Jeff Mazer, OJMCHE Board President, announced that Executive Director Judy Margles will retire at the end of 2023. He added, “Judy’s contribution to our community’s understanding of its past and its commitment to a better future cannot be overstated. For the last 24 years, she has been a guiding force in the evolution of OJMCHE and the strengthening of the museum’s mission.”

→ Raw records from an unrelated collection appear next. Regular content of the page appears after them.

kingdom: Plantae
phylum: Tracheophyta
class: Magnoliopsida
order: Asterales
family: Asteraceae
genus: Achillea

“This seems like the right time to put this amazing organization into somebody else’s capable hands,” said Judy Margles. “We are about to complete a major expansion that adds a core exhibition focused on human rights to our offerings, the only gallery of its kind in the Pacific Northwest. I look back on the past two plus decades with the deepest gratitude. Today—as it has been every day—it is my enormous privilege to work with this extraordinary community as we complete this stage of the museum’s evolution.”
During her tenure, Judy led the museum through unprecedented growth and innovation. She joined the museum in 1999 after 10 years as a curator at OMSI. One of her earliest exhibitions, Arnold Mesches: A Century Survey, was created in partnership with the Pacific Northwest College of Art and became the first of many collaborations with local and national institutions that positioned OJMCHE, and Judy herself, as both a community resource and a highly respected thought leader in the field.
Judy curated and managed countless exhibitions, from the intensely beautiful to the deeply disturbing. She initiated the museum’s ongoing emphasis on community-based exhibitions and on building a significant regional archive and artifact collection that today includes over 15,000 photographs, 1,000 oral histories, and 2,500 objects. She was at the helm when the museum merged with the Oregon Holocaust Resource Center that stewarded the Oregon Holocaust Memorial in Washington Park, creating what is now the Oregon Jewish Museum and Center for Holocaust Education. Judy also expanded the Museum’s education programming and contributed to the development of Oregon’s SB 664, a bill mandating Holocaust and genocide education throughout the state’s schools. During her tenure, she oversaw the museum through three moves before the purchase, renovation, and opening in 2017 of OJMCHE’s home on NW Davis Street.
Jeff Mazer stated that the OJMCHE Board has hired a national search firm to find the right person to build the unique combination of programs, exhibitions, and community engagement that will help OJMCHE achieve its vision: to create a world that upholds and values truth, history, and justice.